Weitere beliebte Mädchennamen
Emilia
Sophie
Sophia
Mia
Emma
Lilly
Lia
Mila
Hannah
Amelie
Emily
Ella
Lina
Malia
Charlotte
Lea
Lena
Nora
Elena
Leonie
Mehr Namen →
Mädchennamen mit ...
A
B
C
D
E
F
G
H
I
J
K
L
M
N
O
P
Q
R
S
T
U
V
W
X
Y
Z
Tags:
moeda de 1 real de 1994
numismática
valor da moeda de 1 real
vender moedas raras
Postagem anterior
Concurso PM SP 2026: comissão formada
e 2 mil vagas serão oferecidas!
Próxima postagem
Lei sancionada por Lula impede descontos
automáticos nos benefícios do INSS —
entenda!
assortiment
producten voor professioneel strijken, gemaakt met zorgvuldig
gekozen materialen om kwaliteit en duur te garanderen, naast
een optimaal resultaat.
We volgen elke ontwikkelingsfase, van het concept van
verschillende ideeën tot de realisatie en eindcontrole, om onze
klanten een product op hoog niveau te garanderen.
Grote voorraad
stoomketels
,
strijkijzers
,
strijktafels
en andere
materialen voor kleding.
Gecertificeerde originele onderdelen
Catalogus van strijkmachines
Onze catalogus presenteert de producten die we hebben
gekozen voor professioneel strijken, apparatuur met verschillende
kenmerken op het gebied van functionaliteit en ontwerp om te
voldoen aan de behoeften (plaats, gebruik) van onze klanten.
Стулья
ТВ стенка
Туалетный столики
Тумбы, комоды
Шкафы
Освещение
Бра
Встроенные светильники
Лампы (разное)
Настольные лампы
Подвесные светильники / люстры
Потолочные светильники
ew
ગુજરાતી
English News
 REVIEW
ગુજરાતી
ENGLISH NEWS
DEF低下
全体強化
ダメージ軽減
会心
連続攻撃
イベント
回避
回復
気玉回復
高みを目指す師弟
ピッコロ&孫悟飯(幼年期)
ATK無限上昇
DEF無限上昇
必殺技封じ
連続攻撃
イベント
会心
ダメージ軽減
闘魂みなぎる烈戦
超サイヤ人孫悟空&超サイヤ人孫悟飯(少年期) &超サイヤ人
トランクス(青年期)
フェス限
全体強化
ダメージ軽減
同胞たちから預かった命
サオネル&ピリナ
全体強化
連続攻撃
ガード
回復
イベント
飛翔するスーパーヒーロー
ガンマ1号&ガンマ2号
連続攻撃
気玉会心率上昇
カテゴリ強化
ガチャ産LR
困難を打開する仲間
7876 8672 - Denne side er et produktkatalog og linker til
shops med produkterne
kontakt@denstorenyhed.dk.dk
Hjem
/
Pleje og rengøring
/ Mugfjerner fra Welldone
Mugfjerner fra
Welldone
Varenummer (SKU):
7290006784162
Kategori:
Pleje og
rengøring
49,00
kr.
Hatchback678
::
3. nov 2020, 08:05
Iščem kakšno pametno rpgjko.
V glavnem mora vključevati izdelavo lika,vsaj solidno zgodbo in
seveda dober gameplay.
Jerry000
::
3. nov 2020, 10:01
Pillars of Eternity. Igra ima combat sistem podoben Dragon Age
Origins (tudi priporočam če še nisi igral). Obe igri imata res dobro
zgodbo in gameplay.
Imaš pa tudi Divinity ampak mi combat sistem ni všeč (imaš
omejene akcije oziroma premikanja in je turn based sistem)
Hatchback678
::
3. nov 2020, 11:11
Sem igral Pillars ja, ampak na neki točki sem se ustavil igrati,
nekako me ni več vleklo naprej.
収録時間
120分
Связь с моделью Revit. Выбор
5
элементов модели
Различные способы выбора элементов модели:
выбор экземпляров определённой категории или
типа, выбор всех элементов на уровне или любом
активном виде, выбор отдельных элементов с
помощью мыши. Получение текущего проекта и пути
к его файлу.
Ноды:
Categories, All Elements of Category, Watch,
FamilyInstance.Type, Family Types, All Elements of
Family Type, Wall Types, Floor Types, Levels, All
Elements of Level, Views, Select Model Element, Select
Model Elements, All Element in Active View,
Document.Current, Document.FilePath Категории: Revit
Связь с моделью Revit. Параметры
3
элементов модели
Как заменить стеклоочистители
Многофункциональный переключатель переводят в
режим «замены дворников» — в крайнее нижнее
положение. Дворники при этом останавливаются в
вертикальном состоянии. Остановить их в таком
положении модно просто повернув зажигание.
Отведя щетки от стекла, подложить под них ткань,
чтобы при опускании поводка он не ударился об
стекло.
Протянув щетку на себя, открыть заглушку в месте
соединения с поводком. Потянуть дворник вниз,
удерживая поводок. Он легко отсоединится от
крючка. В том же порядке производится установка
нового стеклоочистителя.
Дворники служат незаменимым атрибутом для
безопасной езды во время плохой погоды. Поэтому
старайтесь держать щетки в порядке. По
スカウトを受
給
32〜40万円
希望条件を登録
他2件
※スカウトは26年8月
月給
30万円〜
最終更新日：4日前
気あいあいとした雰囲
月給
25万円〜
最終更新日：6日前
^^^^^^^^^^^^^^^^
__Prompt__. The answer should consist of every line from the listing above that includes the word "igral".

__Solution to the problem__.
Origins (tudi priporočam če še nisi igral). Obe igri imata res dobro
Sem igral Pillars ja, ampak na neki točki sem se ustavil igrati,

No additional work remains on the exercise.